I held up the sword and presented it to my best friend, Jason. I looked him in the eye and said, “This sword has been in my family for three hundred years.”
“I understand,” he said solemnly.
“When I’m not carrying the sword, I am trusting it to you.”
“I am honored,” Jason said, almost bowing his head.
“This is important.”
He nodded, moved, and I could tell the moment meant a lot to him. We hugged.
Little did he know that my parents had rented the sword for three dollars from the local antique shop. I grabbed my ceremonial sword and turban, marched from the house like a prince, and prepared to saddle my horse.

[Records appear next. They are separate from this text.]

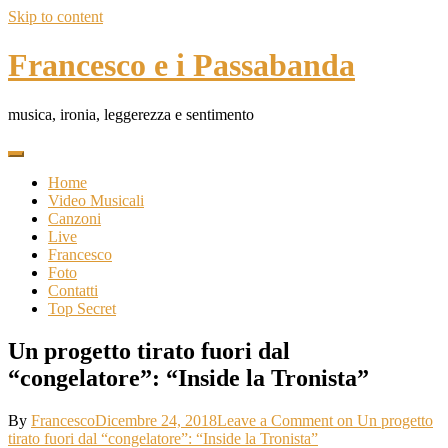
Skip to content
Francesco e i Passabanda
musica, ironia, leggerezza e sentimento
Home
Video Musicali
Canzoni
Live
Francesco
Foto
Contatti
Top Secret
Un progetto tirato fuori dal
“congelatore”: “Inside la Tronista”
By
Francesco
Dicembre 24, 2018
Leave a Comment
on Un progetto
tirato fuori dal “congelatore”: “Inside la Tronista”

Horse? Yep. It’s tradition for the groom to gallantly enter his wedding on a horse. Except we had two complications:
1. The wedding was forty miles away.
2. I’m scared of horses.
The first problem was an easy enough fix. I would mount this horse (more like a pony) next to my home, heroically pose for the photos, trot the horse to the end of the block, dismount the pony, get in a car, drive forty miles, and then, two blocks from the wedding venue, once again mount the horse (okay, pony) and ride into the wedding.V
As for my fear of horses? It was made even worse because the guy handling this horse, a fourteen-year-old kid, refused to feed the horse until he received payment. So the hungry horse was freaking the frack out. So I’m starting to freak the frack out.
“Don’t you have any manners?!” my uncle roared at the kid, who still refused to back down.
I stared at this horse, which is angrily stomping its hooves and bucking its head, and I visualized my tombstone: KUNAL NAYYAR, DEAD ON HIS WEDDING DAY AFTER FALL FROM HUNGRY HORSE.
My dad came over to smooth things out, as always, and took care of the payment and the kid fed the horse.
I don’t have fond memories of horses. Years ago I had taken one riding lesson, and the lesson ende
d when I fell off the horse. That was it. No riding ever again. Except this day. We trotted down one block, which felt like a hundred miles; somehow I didn’t fall, and mercifully I climbed down from that awful beast. Then I hopped in the car with my brother and father and continued on to the wedding venue.
Halfway to the wedding I realized something. “I need to take a leak.”
“Can it wait?” asked my father.
“I’m stressed, Dad. I have no control over my bladder.”
So the driver pulled over to the side of the road and—right there in public—I unzipped my fly and whipped it out.
“I need to pee, too,” my father said.
“Me, too,” said the driver.
“Yeah, what the hell,” said my brother.
So the four of us, side by side, pulled down our pants and took a huge group pee.
Ahhhhhh!
Game on.
I had survived the horse, I had been cleansed, I had been relieved of pee, and now it was just butterflies and a marriage.
When we approached the wedding venue, the driver pulled over and I emerged from the car to find another white horse waiting to take me inside. WTF, is it the same horse? Did the horse gallop its way over here? Is it faster than cars?VI
Now full of adrenaline, I hopped on that pony. Flanked by my father and brother and friends, my sword at my side and feeling, indeed, like a king, I entered my wedding at last.
At the start of the ceremony, there’s a lovely tradition, called Milni, that matches up the men from both sides of the family. The name of my oldest uncle would be called out, then the name of Neha’s oldest uncle, then the uncles would meet in the aisle, and then they would give each other flowers and a hug. Amid this embrace they would jovially try to pick the other off the ground. Not literally; this wasn’t a competition of strength, just a ritual that represented the joining of two families. Cousins were matched with cousins, brothers with brothers.